昭和の前半に成長し、昭和20年8月に新京市長通達で「南下せよ」と命じられ、1日40㎞の徒歩と野宿の行進などを経て、日本に着いたのは1年3か月後のことだった。
お父さんがシベリアに抑留されて死亡したなども含め、その苦労の数々が綴られているのだが、著者は文中の何人かのように死亡せず、当然だがそのおかげでこういう体験記を今の世代に残してくれた。貴重なことだ。
立派な体験記の執筆に頭が下がる。
この記録の中で私や妻が非常に驚いたことのひとつは、南北を問わず朝鮮の庶民や村の役人が非常に親切で親身になって援助してくれていたことだった。
「手のひらを反すように虐められた」というような記録が多い中でこれは覚えておく必要がある。
秋山さんの団はほとんど最後尾の団であったから、何日も前から、先の団が通過していて、あとに次の団が通ることも分かっていた。
そのため、道の辻に地元の人々の善意の品々。
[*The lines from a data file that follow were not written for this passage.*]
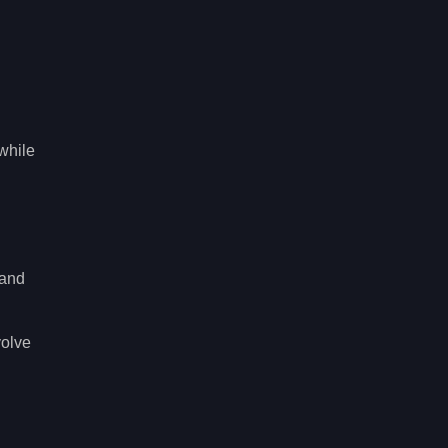
while
 and
volve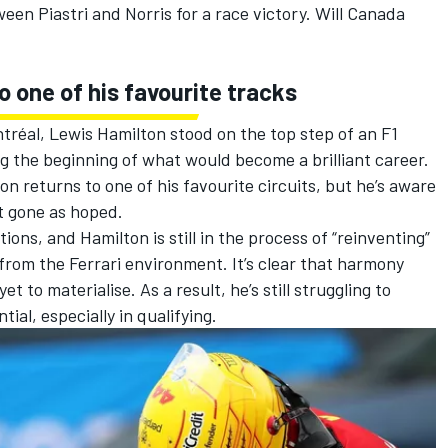
ween Piastri and Norris for a race victory. Will Canada
 one of his favourite tracks
ntréal,
Lewis Hamilton
stood on the top step of an F1
ng the beginning of what would become a brilliant career.
n returns to one of his favourite circuits, but he’s aware
’t gone as hoped.
ions, and Hamilton is still in the process of “reinventing”
 from the
Ferrari
environment. It’s clear that harmony
to materialise. As a result, he’s still struggling to
tial, especially in qualifying.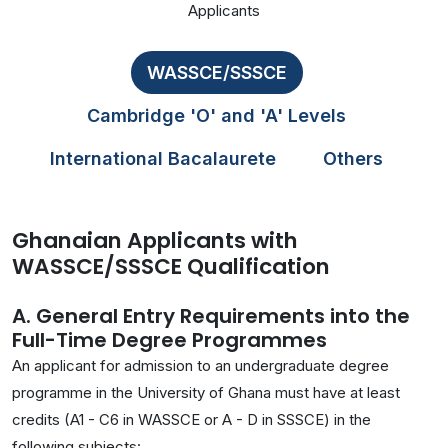
Applicants
WASSCE/SSSCE
Cambridge 'O' and 'A' Levels
International Bacalaurete
Others
Ghanaian Applicants with
WASSCE/SSSCE Qualification
A. General Entry Requirements into the
Full-Time Degree Programmes
An applicant for admission to an undergraduate degree
programme in the University of Ghana must have at least
credits (A1 - C6 in WASSCE or A - D in SSSCE) in the
following subjects: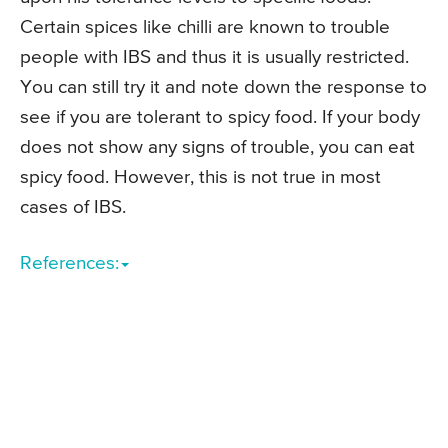
Certain spices like chilli are known to trouble
people with IBS and thus it is usually restricted.
You can still try it and note down the response to
see if you are tolerant to spicy food. If your body
does not show any signs of trouble, you can eat
spicy food. However, this is not true in most
cases of IBS.
References: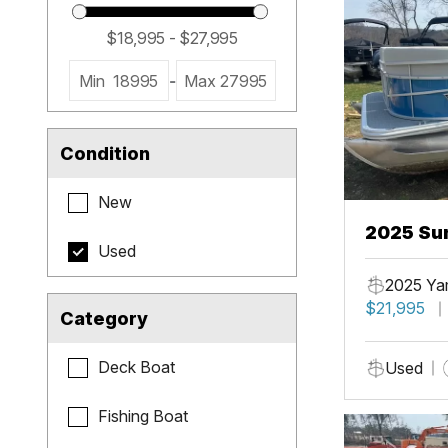
Min
18995
-
Max
27995
Condition
New
2025 Sun
Used
2025 Ya
$21,995
Category
Deck Boat
Used
Fishing Boat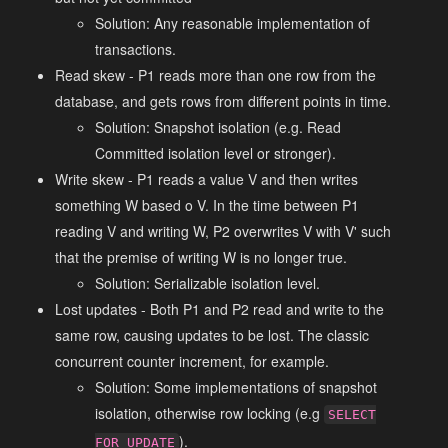
Solution: Any reasonable implementation of
transactions.
Read skew - P1 reads more than one row from the
database, and gets rows from different points in time.
Solution: Snapshot isolation (e.g. Read
Committed isolation level or stronger).
Write skew - P1 reads a value V and then writes
something W based o V. In the time between P1
reading V and writing W, P2 overwrites V with V' such
that the premise of writing W is no longer true.
Solution: Serializable isolation level.
Lost updates - Both P1 and P2 read and write to the
same row, causing updates to be lost. The classic
concurrent counter increment, for example.
Solution: Some implementations of snapshot
isolation, otherwise row locking (e.g
SELECT
).
FOR UPDATE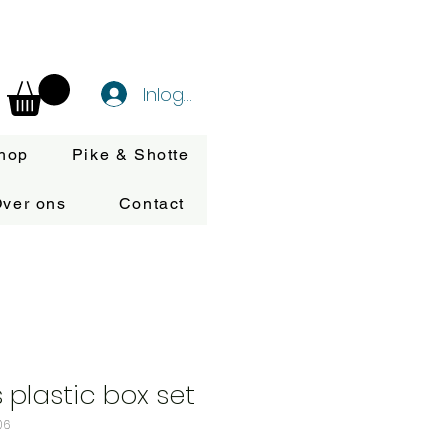
Inloggen
hop
Pike & Shotte
ver ons
Contact
 plastic box set
06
机の上に下駄、草履、足袋、靴下、洗ってある子ども用の物が置いてあり、秋山さんも下駄と足袋をいただいて本当に有難かったと述べておられる。
さて、「ああ野麦峠」の本を読んだときに驚いたことは、読む前の印象と異なり登場人物が予想外に明るいことだった。
考えれば当然で、体験を語ることができた方々はみんな丈夫で生き長らえた方々だった。
だから、こういう体験記の紙面の裏には、体験を語ることさえできなかった多くの(亡くなった方々の)声があることを忘れてはならないとそのとき思った。
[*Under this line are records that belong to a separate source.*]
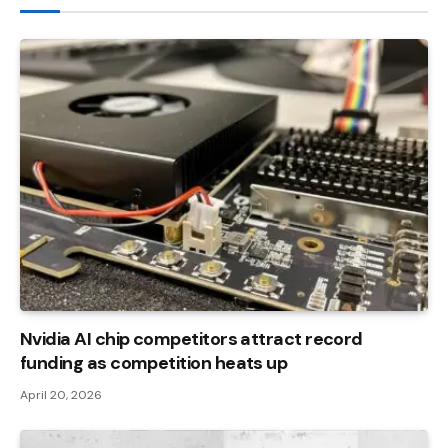
Nvidia AI chip competitors attract record
funding as competition heats up
April 20, 2026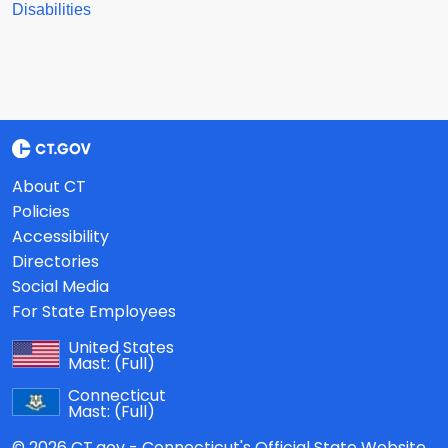
Disabilities
About CT
Policies
Accessibility
Directories
Social Media
For State Employees
United States
Mast:
(Full)
Connecticut
Mast:
(Full)
© 2026 CT.gov - Connecticut's Official State Website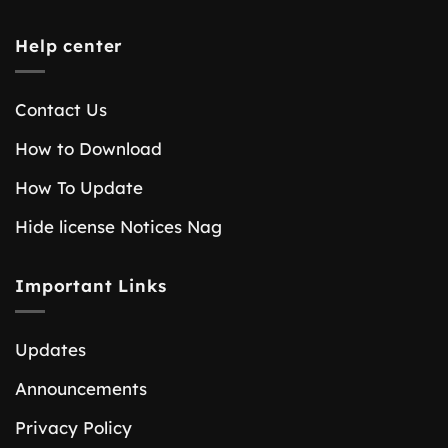
Help center
Contact Us
How to Download
How To Update
Hide license Notices Nag
Important Links
Updates
Announcements
Privacy Policy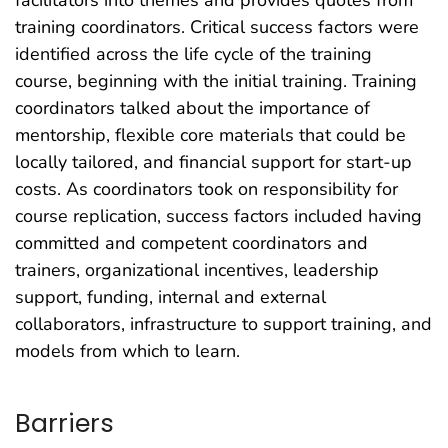
training coordinators. Critical success factors were
identified across the life cycle of the training
course, beginning with the initial training. Training
coordinators talked about the importance of
mentorship, flexible core materials that could be
locally tailored, and financial support for start-up
costs. As coordinators took on responsibility for
course replication, success factors included having
committed and competent coordinators and
trainers, organizational incentives, leadership
support, funding, internal and external
collaborators, infrastructure to support training, and
models from which to learn.
Barriers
今般の秋山和江さんの体験記も同様で、きっとこの文章の何十倍も悲しいことがあったに違いない。
同じ満州の引き揚げの場面では、ソ連兵が「慰安婦を出せ」と命じ、日本人の団長が寡婦等を説得して「提供」した記録も他に多いしレイプ事件もあった。
戦後、戦争中のことは一切語らなかった父たちが多かったが、引き揚げ時の闇の部分を語れなかった母や娘も多いようだ。
記録が少ないということは負の事実が少なかったからではない。負の事実が重すぎるからこそ記録が少ないと理解するのが知性というものだろう。
そんなことを思うと、二度と戦争はしてはいけないと思うと同時に、同じような苦しみを帝国軍隊侵略先で現地の人々が味わったであろうことに想像力を及ぼさなければならないと思う。
先日従軍慰安婦のことに触れたが、当時海軍主計士官(将校)だった中曽根康弘元総理が「苦心して土人女を集めて慰安所を造ってやったんだ」と自慢している(終わりなき海軍という本)ことなどに目をつぶって、「もう過去のことだ」という態度をとるのはいけない。